Step 2: Advanced Diagnosis (Internal Problem): Complaining

(To do this analysis right, I should flip each verse of the psalm into its opposite, to show what unfaith looks like. Probably use sarcasm, like . . .)
“Sleep on, O God. Let your enemies have a good time making mincemeat of your people. You never did take care of us properly, anyway! We’ll just have to find our own way, fend for ourselves.”

Step 3: Final Diagnosis (Eternal Problem): This Is Going Nowhere

Rickety pseudo-faiths crumble. But that’s all we have left when we turn away from the true God: a tournament of variations on justice and righteousness and peace, each seconded by some ephemeral authority. Ultimately, it’s just nation against nation, party against party, people versus people. Entropy. Snafu.

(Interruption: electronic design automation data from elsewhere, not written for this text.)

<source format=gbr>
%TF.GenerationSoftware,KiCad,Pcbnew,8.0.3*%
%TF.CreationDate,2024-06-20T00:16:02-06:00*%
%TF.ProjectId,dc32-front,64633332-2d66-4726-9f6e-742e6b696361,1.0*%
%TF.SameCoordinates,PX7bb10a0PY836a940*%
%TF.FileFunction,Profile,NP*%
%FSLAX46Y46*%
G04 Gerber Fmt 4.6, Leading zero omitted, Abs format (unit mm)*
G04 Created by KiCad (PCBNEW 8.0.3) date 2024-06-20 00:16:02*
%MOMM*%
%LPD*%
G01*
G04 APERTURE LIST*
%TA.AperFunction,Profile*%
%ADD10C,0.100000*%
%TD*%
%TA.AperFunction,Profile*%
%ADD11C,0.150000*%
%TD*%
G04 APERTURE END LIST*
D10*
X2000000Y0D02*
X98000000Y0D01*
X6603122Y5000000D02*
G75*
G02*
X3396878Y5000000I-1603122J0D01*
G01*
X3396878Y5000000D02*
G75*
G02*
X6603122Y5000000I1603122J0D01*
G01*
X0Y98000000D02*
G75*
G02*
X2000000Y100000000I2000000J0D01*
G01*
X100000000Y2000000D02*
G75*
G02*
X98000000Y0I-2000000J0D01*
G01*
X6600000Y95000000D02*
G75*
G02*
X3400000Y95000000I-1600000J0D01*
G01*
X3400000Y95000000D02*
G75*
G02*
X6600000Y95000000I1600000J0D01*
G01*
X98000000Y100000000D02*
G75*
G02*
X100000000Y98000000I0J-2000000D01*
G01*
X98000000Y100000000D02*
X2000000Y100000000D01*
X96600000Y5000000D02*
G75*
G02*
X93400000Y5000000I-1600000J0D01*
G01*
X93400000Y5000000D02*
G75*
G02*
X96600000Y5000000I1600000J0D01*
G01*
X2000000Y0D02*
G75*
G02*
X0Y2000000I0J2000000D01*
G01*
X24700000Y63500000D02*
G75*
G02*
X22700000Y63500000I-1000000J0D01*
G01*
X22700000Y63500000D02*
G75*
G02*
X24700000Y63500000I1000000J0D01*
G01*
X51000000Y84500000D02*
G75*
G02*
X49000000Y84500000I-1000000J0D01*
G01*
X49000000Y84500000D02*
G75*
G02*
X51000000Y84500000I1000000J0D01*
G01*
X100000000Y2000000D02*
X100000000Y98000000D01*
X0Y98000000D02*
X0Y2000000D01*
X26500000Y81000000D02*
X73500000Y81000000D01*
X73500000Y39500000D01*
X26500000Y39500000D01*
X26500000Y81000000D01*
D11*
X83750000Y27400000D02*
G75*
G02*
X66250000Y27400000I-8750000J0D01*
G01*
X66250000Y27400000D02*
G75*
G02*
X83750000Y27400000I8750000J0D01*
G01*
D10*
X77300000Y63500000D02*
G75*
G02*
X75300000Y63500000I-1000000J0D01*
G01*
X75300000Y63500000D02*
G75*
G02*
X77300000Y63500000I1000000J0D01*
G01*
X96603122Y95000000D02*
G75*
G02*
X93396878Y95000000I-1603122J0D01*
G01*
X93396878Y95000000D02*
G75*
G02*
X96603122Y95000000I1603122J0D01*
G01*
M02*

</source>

PROGNOSIS: One Good Thing!!

Step 4: Initial Prognosis (Eternal Solution): Christ Is Arisen!

(Journalists like to offset their glum predications these days with “one good thing,” a touching story about sweet kindness or heroism, something nice somebody has done. Typically, that candle lit against the darkness is nothing more than what we all ought to be doing for one another all the time! (Luke 17:10: “We have done only what we ought to have done!”)

I mention this as a contrasting background to that “Unique Good Thing” (see Mark 10:18) which is not just an exception which proves the rule, but the exception which establishes the New Rule, the Kingdom of God.)

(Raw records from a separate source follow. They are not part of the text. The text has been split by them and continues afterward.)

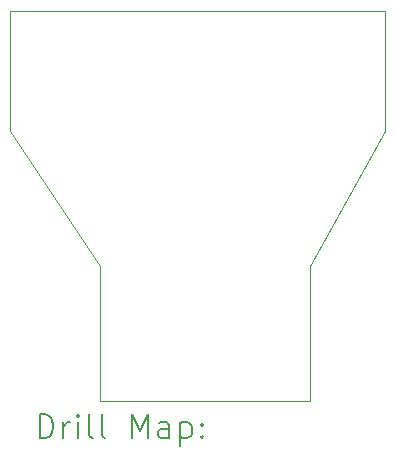
<source format=gbr>
%FSLAX45Y45*%
G04 Gerber Fmt 4.5, Leading zero omitted, Abs format (unit mm)*
G04 Created by KiCad (PCBNEW (6.0.0)) date 2022-02-22 23:35:23*
%MOMM*%
%LPD*%
G01*
G04 APERTURE LIST*
%TA.AperFunction,Profile*%
%ADD10C,0.050000*%
%TD*%
%ADD11C,0.200000*%
G04 APERTURE END LIST*
D10*
X16637000Y-9779000D02*
X16637000Y-10922000D01*
X19050000Y-8636000D02*
X19050000Y-7620000D01*
X15875000Y-8636000D02*
X16637000Y-9779000D01*
X15875000Y-7620000D02*
X15875000Y-8636000D01*
X18415000Y-10922000D02*
X18415000Y-9779000D01*
X18415000Y-10922000D02*
X16637000Y-10922000D01*
X15875000Y-7620000D02*
X19050000Y-7620000D01*
X18415000Y-9779000D02*
X19050000Y-8636000D01*
D11*
X16130119Y-11234976D02*
X16130119Y-11034976D01*
X16177738Y-11034976D01*
X16206309Y-11044500D01*
X16225357Y-11063548D01*
X16234881Y-11082595D01*
X16244405Y-11120690D01*
X16244405Y-11149262D01*
X16234881Y-11187357D01*
X16225357Y-11206405D01*
X16206309Y-11225452D01*
X16177738Y-11234976D01*
X16130119Y-11234976D01*
X16330119Y-11234976D02*
X16330119Y-11101643D01*
X16330119Y-11139738D02*
X16339643Y-11120690D01*
X16349167Y-11111167D01*
X16368214Y-11101643D01*
X16387262Y-11101643D01*
X16453928Y-11234976D02*
X16453928Y-11101643D01*
X16453928Y-11034976D02*
X16444405Y-11044500D01*
X16453928Y-11054024D01*
X16463452Y-11044500D01*
X16453928Y-11034976D01*
X16453928Y-11054024D01*
X16577738Y-11234976D02*
X16558690Y-11225452D01*
X16549167Y-11206405D01*
X16549167Y-11034976D01*
X16682500Y-11234976D02*
X16663452Y-11225452D01*
X16653928Y-11206405D01*
X16653928Y-11034976D01*
X16911071Y-11234976D02*
X16911071Y-11034976D01*
X16977738Y-11177833D01*
X17044405Y-11034976D01*
X17044405Y-11234976D01*
X17225357Y-11234976D02*
X17225357Y-11130214D01*
X17215833Y-11111167D01*
X17196786Y-11101643D01*
X17158690Y-11101643D01*
X17139643Y-11111167D01*
X17225357Y-11225452D02*
X17206310Y-11234976D01*
X17158690Y-11234976D01*
X17139643Y-11225452D01*
X17130119Y-11206405D01*
X17130119Y-11187357D01*
X17139643Y-11168310D01*
X17158690Y-11158786D01*
X17206310Y-11158786D01*
X17225357Y-11149262D01*
X17320595Y-11101643D02*
X17320595Y-11301643D01*
X17320595Y-11111167D02*
X17339643Y-11101643D01*
X17377738Y-11101643D01*
X17396786Y-11111167D01*
X17406310Y-11120690D01*
X17415833Y-11139738D01*
X17415833Y-11196881D01*
X17406310Y-11215928D01*
X17396786Y-11225452D01*
X17377738Y-11234976D01*
X17339643Y-11234976D01*
X17320595Y-11225452D01*
X17501548Y-11215928D02*
X17511071Y-11225452D01*
X17501548Y-11234976D01*
X17492024Y-11225452D01*
X17501548Y-11215928D01*
X17501548Y-11234976D01*
X17501548Y-11111167D02*
X17511071Y-11120690D01*
X17501548Y-11130214D01*
X17492024Y-11120690D01*
X17501548Y-11111167D01*
X17501548Y-11130214D01*
M02*

</source>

The One Good Thing we tout is that, amid all wrong, God has arisen!

David’s faith anticipated this trenchant truth: God would not leave our cries unanswered. The one who watched Israel neither slumbered nor slept but was from before all time aware of our need and knew all our sorrows. Was acquainted with our griefs.

And has acted in a singular, decisive action. Not only for one enslaved people but for all humankind, in the dying and rising of Jesus Christ, his Son and our Lord. God has answered Psalm 68 most emphatically. The procession (see v. 25) has begun, with “the singers in front, the musicians last, between them girls playing tambourines.” Easter, and so forth.

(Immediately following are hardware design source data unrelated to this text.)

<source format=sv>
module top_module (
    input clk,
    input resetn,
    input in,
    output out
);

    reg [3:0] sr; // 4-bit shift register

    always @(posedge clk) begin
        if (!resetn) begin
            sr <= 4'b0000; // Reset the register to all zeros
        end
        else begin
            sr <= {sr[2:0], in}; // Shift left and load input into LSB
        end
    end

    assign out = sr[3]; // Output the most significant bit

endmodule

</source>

Step 5: Advanced Prognosis (Internal Solution): Peace and Praising

Pentecost, and so forth! People everywhere are waking up to the knowledge of the Lord, believing that the Lord has arisen and we orphans and widows are going to be all right, because (pace the face of Jesus Christ, 2 Cor. 4:8) we know that the Lord is God, full of mercy, whose will endures forever, before whom the enemy melts away, and all the other great images from this psalm, written and prayed by people who had much less reason to believe that we have who have heard the testimony of the gospels and the Church.

Step 6: Final Prognosis (External Solution): Unusual Strains

Today’s Gospel and Second Reading confirm: The fact that God in Christ has risen up does not change the circumstances around us as much as it changes the life inside us. Believing in the Ever-rising God whose triumph is eternal, we are not cowed by violence or virus, but throw ourselves into the joyous task of representing the Rising God to the downtrodden so they, too, may rise. This is our gift: as 1 Peter 4:12 says, not to be surprised at the ordeal. Instead, rejoicing and psalmifying because the God of all grace, as David surmised and Jesus certified, “will himself restore, support, strengthen, and establish [us]” (1 Peter 4:10).

Every day, Christian awareness of wickedness and disaster is subordinate to our consciousness of God’s triumphant, healing presence in a diseased world. We are here for a reason. Come what may, sing! Spite desperate reality with Good News: “Christ is Risen! He is risen indeed!”